25 The rain came down, the streams rose, and the winds blew and beat against that house; yet it did not fall, because it had its foundation on the rock.
26 But everyone who hears these words of mine and does not put them into practice is like a foolish man who built his house on sand.
Is there any evidence that someone can be saved by "hearing" Jesus' words but not doing them? Were the "brood of vipers" saved when they heard and objected? I think your verse from James does a great job of dealing with this exact situation. James says they have a "dead faith" that cannot save them. That makes those who hear, but do not do unsaved.
14 What does it profit, my brethren, if someone says he has faith but does not have works? Can faith save him? 15 If a brother or sister is naked and destitute of daily food, 16 and one of you says to them, “Depart in peace, be warmed and filled,” but you do not give them the things which are needed for the body, what does it profit? 17 Thus also faith by itself, if it does not have works, is dead."
This is the key. There are two types of faith. One type of faith the person hears, repents, and follows. Then there are the devils who believe that Jesus is the Christ and tremble in fear. If justification does not lead to sanctification, then Scriptire warns us over and over to be very worried about our so-called justification.
If you "graft" a branch on the TRUE VINE and it begins to bear fruit, the graft was probably successful. If you "graft" a branch on the TRUE VINE and it continues to wither and die and bears no fruit, then maybe you want to double check that it was grafted to the right VINE.
37 And he said to him, “You shall love the Lord your God with all your heart and with all your soul and with all your mind. 38 This is the great and first commandment. 39 And a second is like it: You shall love your neighbor as yourself. 40 On these two commandments depend all the Law and the Prophets.”
When Adam and Eve had only two children, one killed the other. People are incapable of obeying those two simple commands in our fallen state. Only AFTER sanctification is it possible.
Ezekiel 36:25-27 NASB
25 Then I will sprinkle clean water on you, and you will be clean; I will cleanse you from all your filthiness and from all your idols. 26 Moreover, I will give you a new heart and put a new spirit within you; and I will remove the heart of stone from your flesh and give you a heart of flesh. 27 I will put My Spirit within you and cause you to walk in My statutes, and you will be careful to observe My ordinances.

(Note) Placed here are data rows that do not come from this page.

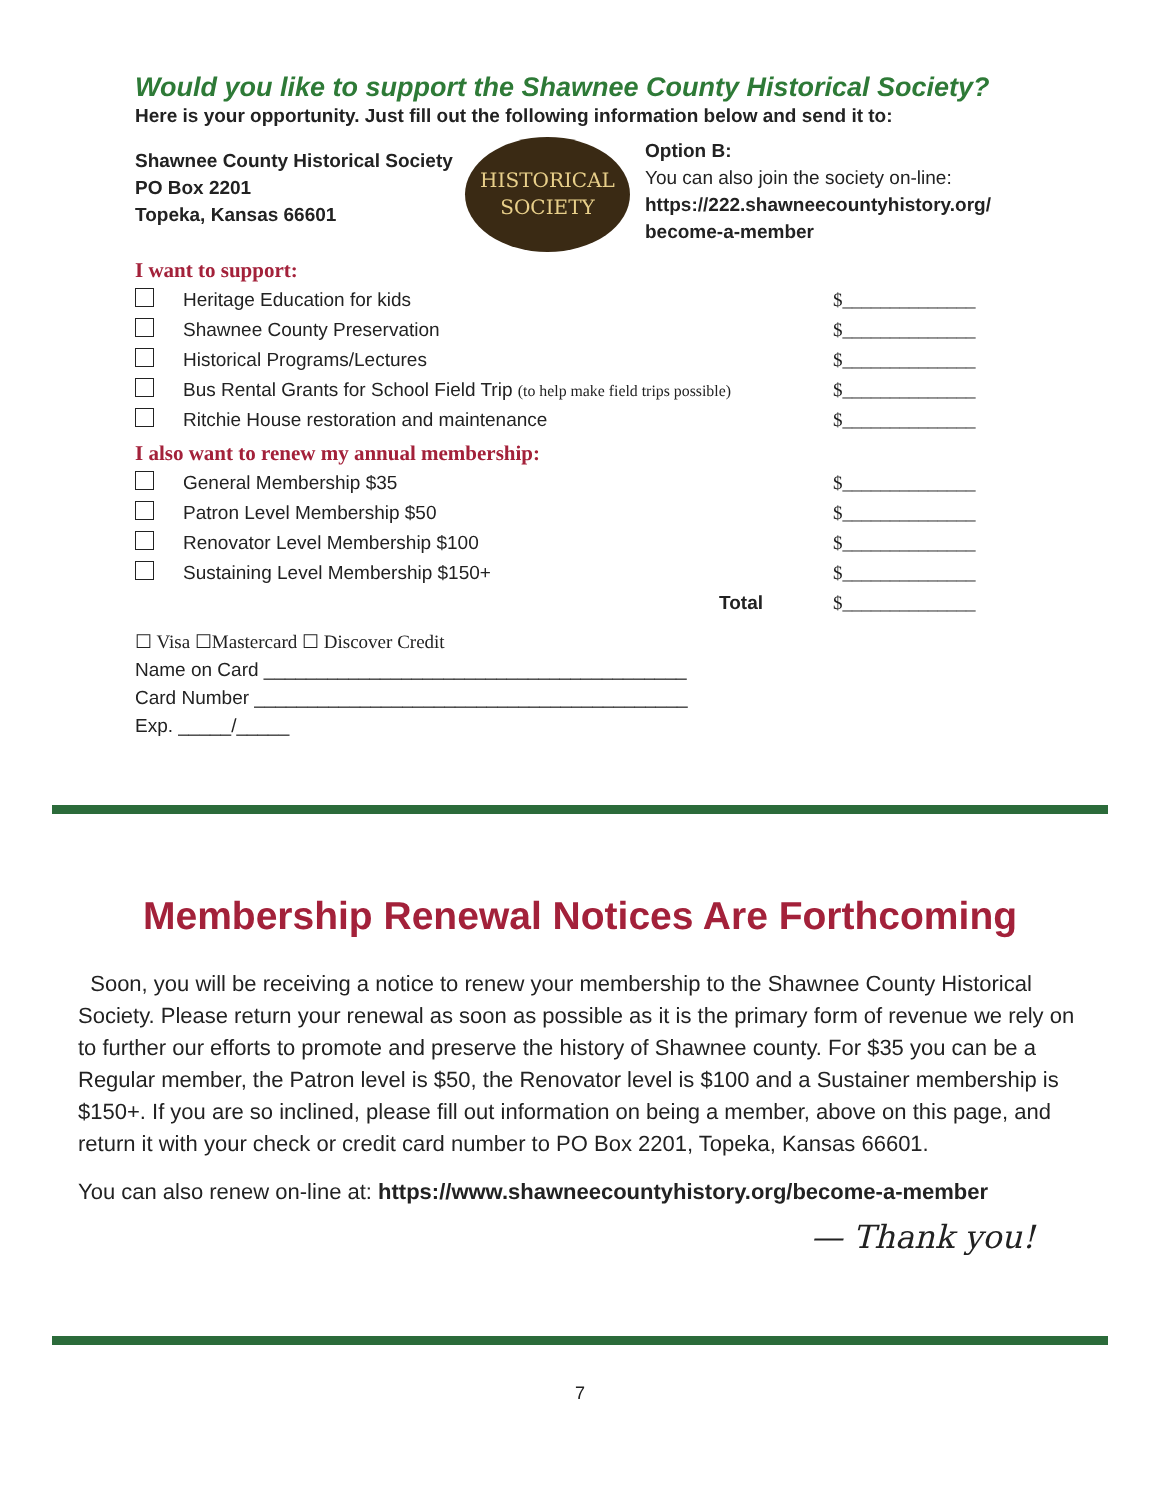Would you like to support the Shawnee County Historical Society?
Here is your opportunity. Just fill out the following information below and send it to:
Shawnee County Historical Society
PO Box 2201
Topeka, Kansas 66601
HISTORICAL
SOCIETY
Option B:
You can also join the society on-line:
https://222.shawneecountyhistory.org/
become-a-member
I want to support:
| | Heritage Education for kids | $______________ |
| | Shawnee County Preservation | $______________ |
| | Historical Programs/Lectures | $______________ |
| | Bus Rental Grants for School Field Trip (to help make field trips possible) | $______________ |
| | Ritchie House restoration and maintenance | $______________ |
I also want to renew my annual membership:
| | General Membership $35 | $______________ |
| | Patron Level Membership $50 | $______________ |
| | Renovator Level Membership $100 | $______________ |
| | Sustaining Level Membership $150+ | $______________ |
| | Total | $______________ |
☐ Visa ☐Mastercard ☐ Discover Credit
Name on Card ________________________________________
Card Number _________________________________________
Exp. _____/_____
Membership Renewal Notices Are Forthcoming
Soon, you will be receiving a notice to renew your membership to the Shawnee County Historical Society. Please return your renewal as soon as possible as it is the primary form of revenue we rely on to further our efforts to promote and preserve the history of Shawnee county. For $35 you can be a Regular member, the Patron level is $50, the Renovator level is $100 and a Sustainer membership is $150+. If you are so inclined, please fill out information on being a member, above on this page, and return it with your check or credit card number to PO Box 2201, Topeka, Kansas 66601.
You can also renew on-line at: https://www.shawneecountyhistory.org/become-a-member
— Thank you!
7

God makes the first move and empowers us to obey.
Ephesians 2:1-10 NASB
1 And you [fn]were dead [fn]in your trespasses and sins, 2 in which you formerly walked according to the [fn]course of this world, according to the prince of the power of the air, of the spirit that is now working in the sons of disobedience. 3 Among them we too all formerly lived in the lusts of our flesh, [fn]indulging the desires of the flesh and of the [fn]mind, and were by nature children of wrath, even as the rest. 4 But God, being rich in mercy, because of His great love with which He loved us, 5 even when we were dead [fn]in our transgressions, made us alive together [fn]with Christ (by grace you have been saved), 6 and raised us up with Him, and seated us with Him in the heavenly
places in Christ Jesus, 7 so that in the ages to come He might show the surpassing riches of His grace in kindness toward us in Christ Jesus. 8 For by grace you have been saved through faith; and [fn]that not of yourselves,
it is the gift of God; 9 not as a result of works, so that no one may boast. 10 For we are His workmanship, created in Christ Jesus for good works, which God prepared beforehand so that we would walk in them.
We were dead, God makes the first move, then we are empowered to do good works.